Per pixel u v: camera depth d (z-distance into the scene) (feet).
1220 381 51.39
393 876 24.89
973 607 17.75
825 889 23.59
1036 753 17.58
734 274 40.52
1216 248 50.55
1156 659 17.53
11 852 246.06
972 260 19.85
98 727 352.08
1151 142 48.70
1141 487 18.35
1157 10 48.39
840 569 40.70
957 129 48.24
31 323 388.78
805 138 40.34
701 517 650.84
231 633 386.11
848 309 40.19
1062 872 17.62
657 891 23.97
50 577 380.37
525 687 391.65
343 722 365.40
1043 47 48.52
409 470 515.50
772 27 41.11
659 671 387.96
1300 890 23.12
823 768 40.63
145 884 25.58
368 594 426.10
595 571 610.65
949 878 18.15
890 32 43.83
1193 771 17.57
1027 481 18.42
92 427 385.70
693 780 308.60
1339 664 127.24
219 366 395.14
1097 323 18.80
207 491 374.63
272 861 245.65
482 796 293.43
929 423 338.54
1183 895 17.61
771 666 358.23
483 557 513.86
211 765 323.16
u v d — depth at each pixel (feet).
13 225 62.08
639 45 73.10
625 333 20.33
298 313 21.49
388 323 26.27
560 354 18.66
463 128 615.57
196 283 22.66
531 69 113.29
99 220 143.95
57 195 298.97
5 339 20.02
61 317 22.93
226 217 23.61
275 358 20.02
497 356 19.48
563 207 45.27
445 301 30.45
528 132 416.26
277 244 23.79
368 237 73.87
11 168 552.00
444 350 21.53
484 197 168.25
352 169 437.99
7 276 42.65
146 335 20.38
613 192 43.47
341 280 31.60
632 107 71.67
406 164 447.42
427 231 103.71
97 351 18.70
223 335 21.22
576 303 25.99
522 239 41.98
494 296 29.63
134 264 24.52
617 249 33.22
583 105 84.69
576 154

○ ○ ○ ○ ○

What this task involves — Going through the records above, state how many lines carry "pixel", with no other text.

Answer for this exercise — 2